I recently changed job and I am now working in a company doing data science stuff with heavy emphasis on geospatial timeseries.
I work with two statisticians that have so far implemented everything in R, and occasionally some Python.

After familiarizing myself with R and realizing just how horribly slow it is, I looked around for alternatives and got very excited about Julia - although I’m afraid we cannot adopt it because the Geo libraries are still at an early development level.

in any case, I wanted to try Julia anyway, so I rewrote in it a small Python script that basically consists on three nested for loops, each of which iterates over MongoDB queries.

I was surprised to find out that the resulting Julia script is about 50% slower than the equivalent Python script.
I tried to follow all the guidelines in the “performance tips” page, but to no avail.

I can certainly post the code, if it can help, but is it possible that this is intrinsically a bad benchmark because of the use of Dicts?
Should I try constructing the BSON directly instead?


#2

Possibly.
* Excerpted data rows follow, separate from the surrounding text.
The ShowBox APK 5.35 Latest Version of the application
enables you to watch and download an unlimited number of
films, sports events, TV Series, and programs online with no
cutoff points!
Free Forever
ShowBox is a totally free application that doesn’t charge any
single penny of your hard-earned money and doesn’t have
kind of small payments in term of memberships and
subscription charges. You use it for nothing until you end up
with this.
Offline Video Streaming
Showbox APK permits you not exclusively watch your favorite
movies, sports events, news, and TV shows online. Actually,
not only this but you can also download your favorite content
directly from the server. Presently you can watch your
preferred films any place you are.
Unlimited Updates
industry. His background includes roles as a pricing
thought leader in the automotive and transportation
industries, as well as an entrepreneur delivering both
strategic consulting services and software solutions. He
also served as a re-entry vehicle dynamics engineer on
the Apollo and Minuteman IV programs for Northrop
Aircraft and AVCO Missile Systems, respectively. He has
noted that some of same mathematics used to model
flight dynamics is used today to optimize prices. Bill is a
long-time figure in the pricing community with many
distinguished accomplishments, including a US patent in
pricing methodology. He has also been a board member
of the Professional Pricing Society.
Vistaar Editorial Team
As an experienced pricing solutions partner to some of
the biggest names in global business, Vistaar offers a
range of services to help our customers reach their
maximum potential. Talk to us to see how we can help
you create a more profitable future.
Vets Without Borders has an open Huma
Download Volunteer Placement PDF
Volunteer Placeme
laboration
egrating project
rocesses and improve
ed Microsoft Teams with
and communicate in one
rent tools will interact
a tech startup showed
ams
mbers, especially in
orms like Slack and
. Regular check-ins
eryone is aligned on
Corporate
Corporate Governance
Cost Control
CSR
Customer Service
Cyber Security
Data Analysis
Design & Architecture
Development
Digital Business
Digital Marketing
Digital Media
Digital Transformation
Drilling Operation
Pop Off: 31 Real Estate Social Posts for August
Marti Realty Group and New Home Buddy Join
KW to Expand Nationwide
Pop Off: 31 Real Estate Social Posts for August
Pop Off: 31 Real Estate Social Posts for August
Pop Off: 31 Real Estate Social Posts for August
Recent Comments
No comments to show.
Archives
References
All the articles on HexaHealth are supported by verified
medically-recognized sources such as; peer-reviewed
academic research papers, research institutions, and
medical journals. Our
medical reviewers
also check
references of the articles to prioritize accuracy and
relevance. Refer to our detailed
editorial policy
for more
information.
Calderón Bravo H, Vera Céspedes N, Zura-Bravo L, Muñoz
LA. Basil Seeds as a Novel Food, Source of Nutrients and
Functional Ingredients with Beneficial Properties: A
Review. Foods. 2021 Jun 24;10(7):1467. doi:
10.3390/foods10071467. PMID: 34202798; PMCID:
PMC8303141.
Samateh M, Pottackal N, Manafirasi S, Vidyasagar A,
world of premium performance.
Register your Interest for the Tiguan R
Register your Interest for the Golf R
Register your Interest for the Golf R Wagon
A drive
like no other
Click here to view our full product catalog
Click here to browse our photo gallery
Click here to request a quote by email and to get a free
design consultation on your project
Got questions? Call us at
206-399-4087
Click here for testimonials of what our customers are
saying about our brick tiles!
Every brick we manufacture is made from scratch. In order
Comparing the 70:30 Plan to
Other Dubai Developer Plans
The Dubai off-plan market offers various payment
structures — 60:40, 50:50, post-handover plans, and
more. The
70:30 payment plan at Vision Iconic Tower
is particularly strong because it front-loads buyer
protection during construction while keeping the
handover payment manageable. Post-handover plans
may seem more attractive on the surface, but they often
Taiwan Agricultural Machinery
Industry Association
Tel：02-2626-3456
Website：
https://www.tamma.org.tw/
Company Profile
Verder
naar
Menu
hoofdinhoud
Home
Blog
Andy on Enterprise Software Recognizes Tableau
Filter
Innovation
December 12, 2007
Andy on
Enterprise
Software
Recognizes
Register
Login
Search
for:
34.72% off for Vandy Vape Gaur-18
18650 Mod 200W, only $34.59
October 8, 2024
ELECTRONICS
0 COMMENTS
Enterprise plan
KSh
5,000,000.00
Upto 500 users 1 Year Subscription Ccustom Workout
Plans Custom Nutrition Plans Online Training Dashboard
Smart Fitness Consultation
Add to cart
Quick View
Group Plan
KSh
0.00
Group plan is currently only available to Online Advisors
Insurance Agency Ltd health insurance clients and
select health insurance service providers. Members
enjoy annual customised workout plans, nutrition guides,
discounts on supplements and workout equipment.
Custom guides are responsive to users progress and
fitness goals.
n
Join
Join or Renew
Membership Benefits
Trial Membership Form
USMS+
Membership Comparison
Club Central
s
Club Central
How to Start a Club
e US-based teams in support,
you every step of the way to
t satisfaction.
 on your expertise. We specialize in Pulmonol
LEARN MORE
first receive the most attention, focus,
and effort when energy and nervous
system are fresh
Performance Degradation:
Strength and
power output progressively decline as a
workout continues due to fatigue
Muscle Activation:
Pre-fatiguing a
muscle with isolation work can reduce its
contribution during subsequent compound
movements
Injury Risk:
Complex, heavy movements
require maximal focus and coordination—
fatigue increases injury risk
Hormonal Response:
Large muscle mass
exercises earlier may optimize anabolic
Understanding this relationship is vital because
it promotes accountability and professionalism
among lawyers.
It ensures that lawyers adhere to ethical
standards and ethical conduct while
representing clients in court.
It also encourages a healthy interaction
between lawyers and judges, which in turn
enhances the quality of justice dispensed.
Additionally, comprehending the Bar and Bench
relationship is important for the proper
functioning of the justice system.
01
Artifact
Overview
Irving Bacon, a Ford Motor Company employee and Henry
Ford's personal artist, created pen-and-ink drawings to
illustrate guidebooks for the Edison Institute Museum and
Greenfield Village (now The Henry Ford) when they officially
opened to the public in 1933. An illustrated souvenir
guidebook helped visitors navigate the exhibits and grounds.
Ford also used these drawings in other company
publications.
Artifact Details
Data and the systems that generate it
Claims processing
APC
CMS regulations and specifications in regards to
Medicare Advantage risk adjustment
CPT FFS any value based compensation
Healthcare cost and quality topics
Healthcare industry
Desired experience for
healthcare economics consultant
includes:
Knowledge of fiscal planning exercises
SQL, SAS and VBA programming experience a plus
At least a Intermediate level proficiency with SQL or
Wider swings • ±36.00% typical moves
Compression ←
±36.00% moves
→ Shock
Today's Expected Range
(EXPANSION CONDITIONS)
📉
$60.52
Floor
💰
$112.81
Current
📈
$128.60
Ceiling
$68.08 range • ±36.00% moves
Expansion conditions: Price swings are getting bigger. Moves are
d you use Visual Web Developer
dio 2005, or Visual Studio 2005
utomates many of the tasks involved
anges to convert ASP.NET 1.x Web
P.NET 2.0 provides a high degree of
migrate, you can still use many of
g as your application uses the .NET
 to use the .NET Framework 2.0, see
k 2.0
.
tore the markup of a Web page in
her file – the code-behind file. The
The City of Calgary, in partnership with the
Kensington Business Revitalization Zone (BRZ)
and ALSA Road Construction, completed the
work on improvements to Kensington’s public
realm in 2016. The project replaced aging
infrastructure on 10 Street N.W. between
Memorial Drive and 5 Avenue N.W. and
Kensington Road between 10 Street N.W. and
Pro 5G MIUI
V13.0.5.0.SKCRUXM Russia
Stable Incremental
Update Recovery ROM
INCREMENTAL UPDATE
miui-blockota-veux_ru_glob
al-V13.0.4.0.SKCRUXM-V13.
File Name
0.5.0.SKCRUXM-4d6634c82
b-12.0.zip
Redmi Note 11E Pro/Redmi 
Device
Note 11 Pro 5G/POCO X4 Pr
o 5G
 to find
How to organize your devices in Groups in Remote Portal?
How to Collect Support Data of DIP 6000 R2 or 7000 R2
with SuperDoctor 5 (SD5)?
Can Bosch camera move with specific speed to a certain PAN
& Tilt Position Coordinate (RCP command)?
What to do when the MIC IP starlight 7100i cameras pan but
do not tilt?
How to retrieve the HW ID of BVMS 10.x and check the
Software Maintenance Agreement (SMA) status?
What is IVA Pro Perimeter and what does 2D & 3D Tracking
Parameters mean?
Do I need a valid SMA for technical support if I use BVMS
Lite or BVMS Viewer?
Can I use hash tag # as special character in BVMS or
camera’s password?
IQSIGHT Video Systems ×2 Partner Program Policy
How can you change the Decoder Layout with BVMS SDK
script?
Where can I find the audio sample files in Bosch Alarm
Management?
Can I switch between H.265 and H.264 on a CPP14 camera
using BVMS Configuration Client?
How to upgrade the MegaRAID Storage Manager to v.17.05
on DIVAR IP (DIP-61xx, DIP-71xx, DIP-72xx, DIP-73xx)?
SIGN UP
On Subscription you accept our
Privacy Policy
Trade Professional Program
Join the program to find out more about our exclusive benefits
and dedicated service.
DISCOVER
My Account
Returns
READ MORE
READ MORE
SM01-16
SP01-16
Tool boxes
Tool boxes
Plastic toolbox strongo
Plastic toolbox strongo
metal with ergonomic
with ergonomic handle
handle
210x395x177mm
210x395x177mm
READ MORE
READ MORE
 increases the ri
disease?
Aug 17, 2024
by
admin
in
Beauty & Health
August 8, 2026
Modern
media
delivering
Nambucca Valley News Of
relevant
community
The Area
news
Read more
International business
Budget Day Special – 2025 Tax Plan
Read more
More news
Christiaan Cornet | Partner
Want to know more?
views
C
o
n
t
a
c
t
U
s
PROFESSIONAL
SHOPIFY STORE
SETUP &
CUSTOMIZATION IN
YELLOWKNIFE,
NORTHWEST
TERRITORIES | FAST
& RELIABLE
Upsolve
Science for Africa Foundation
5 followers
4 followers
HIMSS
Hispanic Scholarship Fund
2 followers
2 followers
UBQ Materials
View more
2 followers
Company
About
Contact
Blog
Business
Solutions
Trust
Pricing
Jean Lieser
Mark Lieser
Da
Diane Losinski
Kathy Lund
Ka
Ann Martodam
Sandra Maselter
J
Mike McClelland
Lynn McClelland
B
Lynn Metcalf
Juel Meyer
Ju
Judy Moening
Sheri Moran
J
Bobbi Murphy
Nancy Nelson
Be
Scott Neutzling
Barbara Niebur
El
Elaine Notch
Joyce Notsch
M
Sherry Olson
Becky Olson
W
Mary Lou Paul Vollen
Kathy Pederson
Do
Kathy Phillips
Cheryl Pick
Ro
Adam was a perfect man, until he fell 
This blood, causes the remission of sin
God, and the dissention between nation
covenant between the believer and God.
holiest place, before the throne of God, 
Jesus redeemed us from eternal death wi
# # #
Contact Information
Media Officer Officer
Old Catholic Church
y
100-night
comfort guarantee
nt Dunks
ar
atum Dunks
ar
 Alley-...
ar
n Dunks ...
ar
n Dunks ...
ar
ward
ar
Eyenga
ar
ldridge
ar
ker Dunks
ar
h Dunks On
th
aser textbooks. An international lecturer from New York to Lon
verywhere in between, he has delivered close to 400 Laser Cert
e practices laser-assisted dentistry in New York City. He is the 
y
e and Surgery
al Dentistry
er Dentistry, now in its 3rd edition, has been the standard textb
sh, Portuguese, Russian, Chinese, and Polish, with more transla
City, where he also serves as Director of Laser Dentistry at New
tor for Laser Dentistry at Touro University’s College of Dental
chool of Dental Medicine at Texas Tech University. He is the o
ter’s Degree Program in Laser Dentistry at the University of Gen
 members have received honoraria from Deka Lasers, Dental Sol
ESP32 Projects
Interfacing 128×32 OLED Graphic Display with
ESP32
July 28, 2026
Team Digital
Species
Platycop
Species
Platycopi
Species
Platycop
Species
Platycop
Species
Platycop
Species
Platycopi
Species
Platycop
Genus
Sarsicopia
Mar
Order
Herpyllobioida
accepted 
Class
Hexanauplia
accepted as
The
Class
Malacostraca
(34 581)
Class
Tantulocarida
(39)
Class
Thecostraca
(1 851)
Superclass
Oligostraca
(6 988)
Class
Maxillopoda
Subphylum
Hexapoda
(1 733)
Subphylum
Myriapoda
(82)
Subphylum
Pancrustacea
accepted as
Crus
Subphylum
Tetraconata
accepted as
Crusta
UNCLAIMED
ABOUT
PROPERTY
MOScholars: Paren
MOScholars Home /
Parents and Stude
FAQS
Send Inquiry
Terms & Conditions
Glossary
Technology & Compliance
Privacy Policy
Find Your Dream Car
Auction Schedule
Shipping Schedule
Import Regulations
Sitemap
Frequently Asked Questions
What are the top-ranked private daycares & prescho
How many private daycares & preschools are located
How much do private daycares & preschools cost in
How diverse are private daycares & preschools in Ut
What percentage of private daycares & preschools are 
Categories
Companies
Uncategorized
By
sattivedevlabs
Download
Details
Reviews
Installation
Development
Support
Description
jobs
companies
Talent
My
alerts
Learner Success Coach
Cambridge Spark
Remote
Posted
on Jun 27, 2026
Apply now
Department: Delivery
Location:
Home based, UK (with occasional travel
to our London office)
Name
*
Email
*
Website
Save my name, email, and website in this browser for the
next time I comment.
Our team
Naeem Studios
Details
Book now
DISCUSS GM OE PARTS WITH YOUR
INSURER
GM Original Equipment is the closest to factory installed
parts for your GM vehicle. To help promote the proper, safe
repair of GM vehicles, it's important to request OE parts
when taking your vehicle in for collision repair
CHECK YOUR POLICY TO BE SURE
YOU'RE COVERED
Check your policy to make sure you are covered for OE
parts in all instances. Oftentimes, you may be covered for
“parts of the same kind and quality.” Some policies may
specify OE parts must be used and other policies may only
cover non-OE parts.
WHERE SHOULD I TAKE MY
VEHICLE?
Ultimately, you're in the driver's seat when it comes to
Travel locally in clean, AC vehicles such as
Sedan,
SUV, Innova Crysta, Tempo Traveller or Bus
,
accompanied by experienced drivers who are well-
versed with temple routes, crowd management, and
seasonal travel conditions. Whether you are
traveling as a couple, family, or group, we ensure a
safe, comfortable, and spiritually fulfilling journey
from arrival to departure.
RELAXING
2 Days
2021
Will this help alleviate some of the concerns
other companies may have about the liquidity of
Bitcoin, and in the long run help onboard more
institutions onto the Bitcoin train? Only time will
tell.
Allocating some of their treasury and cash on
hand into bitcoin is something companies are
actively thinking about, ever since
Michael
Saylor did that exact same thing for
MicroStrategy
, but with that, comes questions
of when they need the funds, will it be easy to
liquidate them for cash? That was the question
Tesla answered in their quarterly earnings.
It’s hard to know without seeing the code what is going on.


#3

Here’s the code.

function date_with_duplicates_for_grid(grid_id:: Int32, client:: MongoClient)
 command_simple(client,  "xxx",  OrderedDict(
   "aggregate" => "yyy",
   "pipeline" => [
     Dict("\$match" => Dict("id_grid" => grid_id)),
     Dict("\$group" => Dict(
       "_id" => Dict("date" => "\$date", "id_grid"=> "\$id_grid"),
       "count" => Dict("\$sum" => 1))
     ),
     Dict("\$match" => Dict("count" => Dict("\$gt" => 1))),
     Dict("\$project" => Dict("_id.date" => 1))
   ]
  )
 )
end

function measurements_for(grid_id:: Int32, date:: DateTime, cdata:: MongoCollection)
 find(cdata, Dict("id_grid" => grid_id, "date" => date), Dict("_id" => 1, "rain" => 1))
end

function run(grids:: MongoCursor, client:: MongoClient)
 cdata = MongoCollection(client, "xxx", "yyy")
 for grid in grids
   grid_id = grid["id_grid"] :: Int32
   for doc in date_with_duplicates_for_grid(grid_id, client)["result"]
     d = doc["_id"]["date"] :: DateTime
     mes = [m:: BSONObject for m in measurements_for(grid_id, d, cdata)]
     vals = unique([m["rain"] :: Real for m in mes])
     if( length(vals) > 1 )
       println("More than one!")
     else
       for m in mes[2:end]
         id = m["_id"]
         delete(cdata, Dict("_id" => id))
       end
     end
   end
 end
end

#4

Any suggestion?


#5

I don’t see anything obviously slow, but you can benchmark each part with BenchmarkTools.jl and find out what exactly performs poorly.


#6

It seems @profile is more apt here?


#7

Right, I’ve been drilling through my own code with @btime for so lang that I’ve forgotten there’s more standard way :slight_smile: +1 for @profile.